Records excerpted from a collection

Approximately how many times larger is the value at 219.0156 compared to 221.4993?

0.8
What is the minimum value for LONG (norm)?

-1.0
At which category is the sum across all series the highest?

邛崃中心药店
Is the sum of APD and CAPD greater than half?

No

--

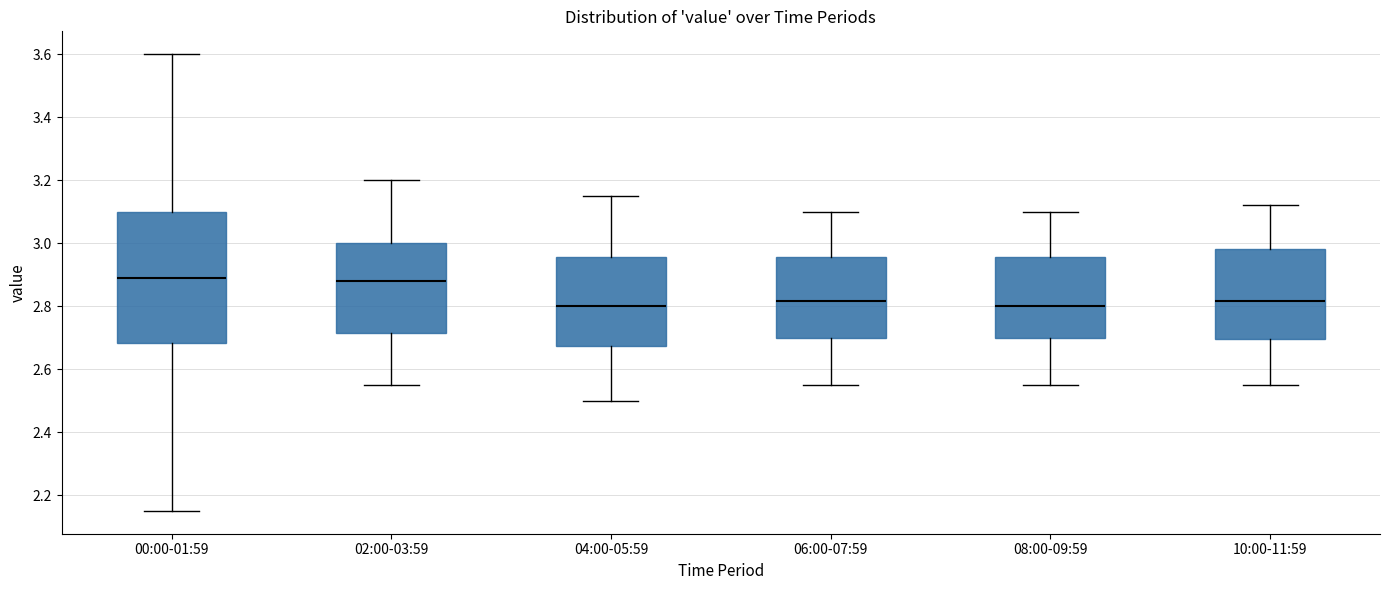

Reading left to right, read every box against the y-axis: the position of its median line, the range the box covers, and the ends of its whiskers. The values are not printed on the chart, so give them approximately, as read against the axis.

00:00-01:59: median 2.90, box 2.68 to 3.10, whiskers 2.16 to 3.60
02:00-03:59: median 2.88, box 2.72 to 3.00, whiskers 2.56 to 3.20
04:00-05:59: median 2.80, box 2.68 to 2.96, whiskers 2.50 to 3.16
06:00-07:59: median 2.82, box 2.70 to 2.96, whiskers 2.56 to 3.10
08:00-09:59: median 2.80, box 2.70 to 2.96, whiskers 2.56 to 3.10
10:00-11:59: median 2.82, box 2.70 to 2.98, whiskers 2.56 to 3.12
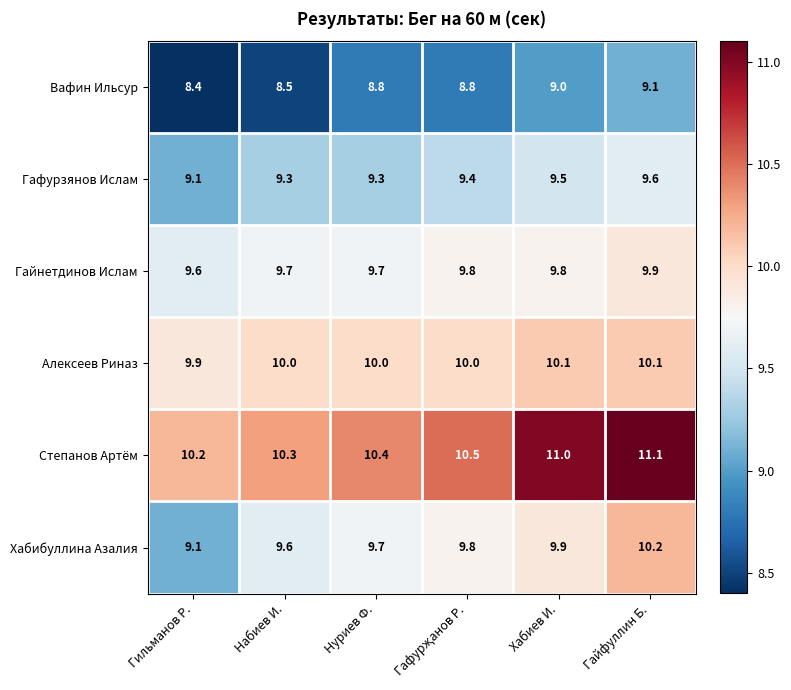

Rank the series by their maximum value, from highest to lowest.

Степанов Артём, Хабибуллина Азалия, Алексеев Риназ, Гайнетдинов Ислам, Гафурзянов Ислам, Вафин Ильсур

---

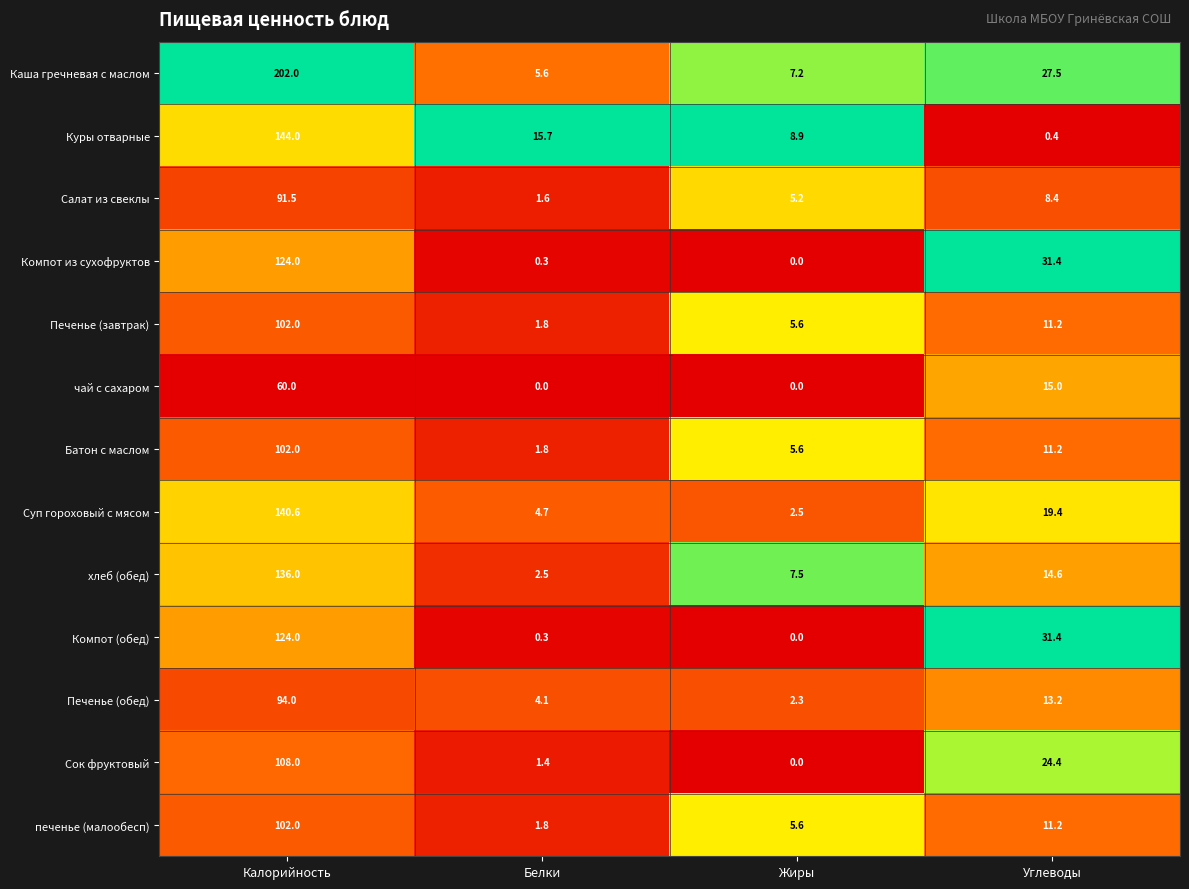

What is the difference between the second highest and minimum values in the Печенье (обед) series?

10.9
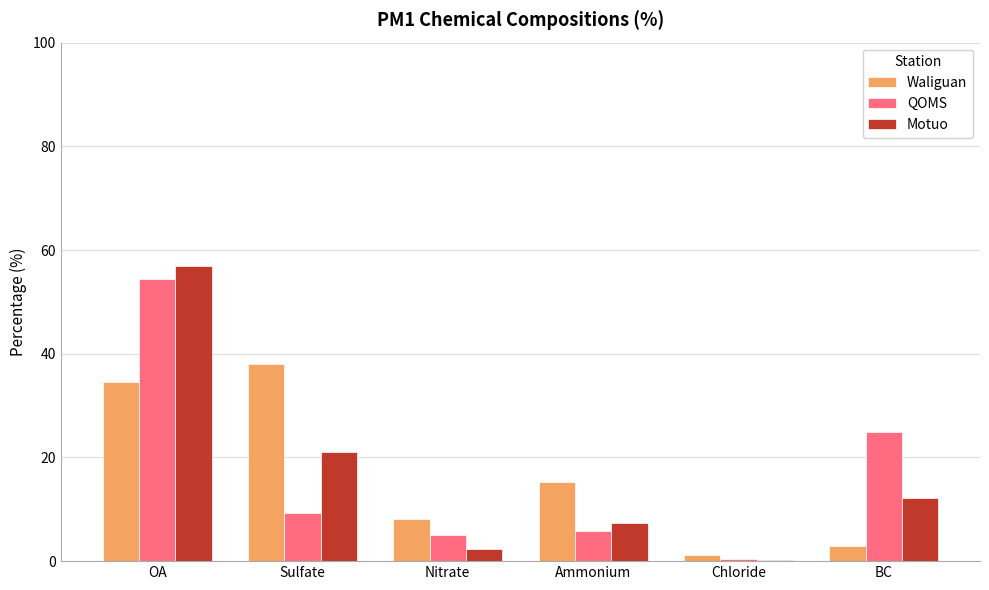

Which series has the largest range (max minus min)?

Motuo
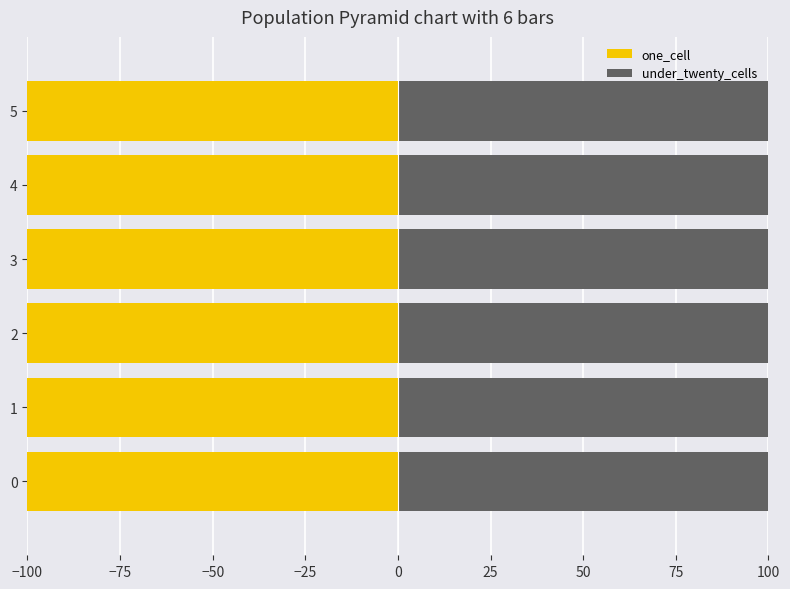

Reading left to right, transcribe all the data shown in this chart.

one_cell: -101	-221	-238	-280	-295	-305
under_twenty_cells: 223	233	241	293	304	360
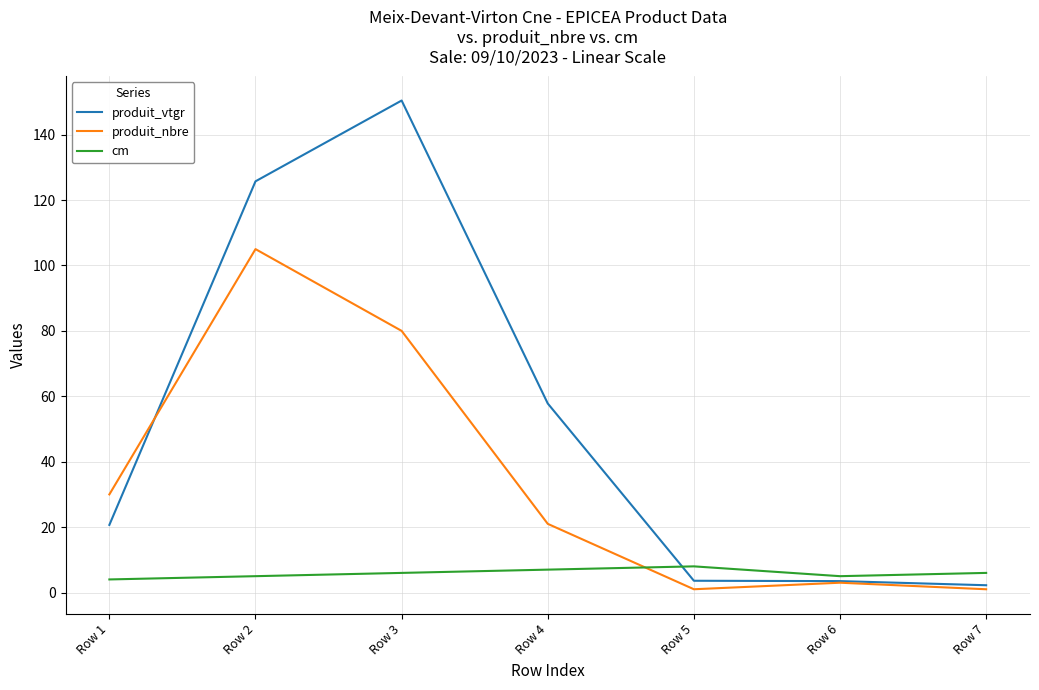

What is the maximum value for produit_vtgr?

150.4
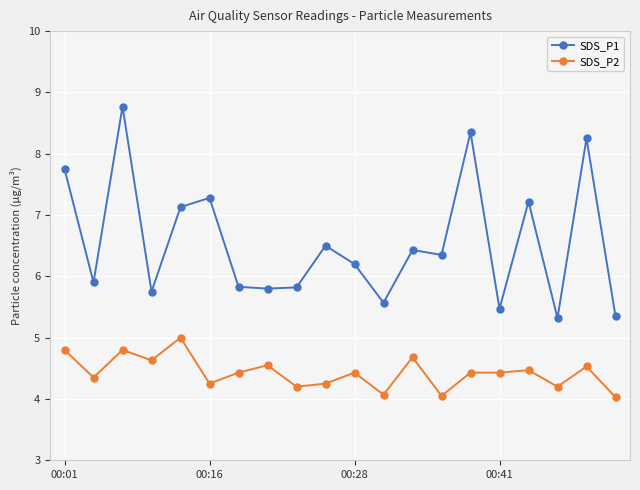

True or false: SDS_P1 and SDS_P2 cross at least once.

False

**What is expected**. Duplicate the lines of the records from the one containing "Reading left to right, read" through the one containing "Rank the series", including both of those lines. Omit any pictures from your copy.

**Problem solution**.
Reading left to right, read every box against the y-axis: the position of its median line, the range the box covers, and the ends of its whiskers. The values are not printed on the chart, so give them approximately, as read against the axis.

00:00-01:59: median 2.90, box 2.68 to 3.10, whiskers 2.16 to 3.60
02:00-03:59: median 2.88, box 2.72 to 3.00, whiskers 2.56 to 3.20
04:00-05:59: median 2.80, box 2.68 to 2.96, whiskers 2.50 to 3.16
06:00-07:59: median 2.82, box 2.70 to 2.96, whiskers 2.56 to 3.10
08:00-09:59: median 2.80, box 2.70 to 2.96, whiskers 2.56 to 3.10
10:00-11:59: median 2.82, box 2.70 to 2.98, whiskers 2.56 to 3.12

Rank the series by their maximum value, from highest to lowest.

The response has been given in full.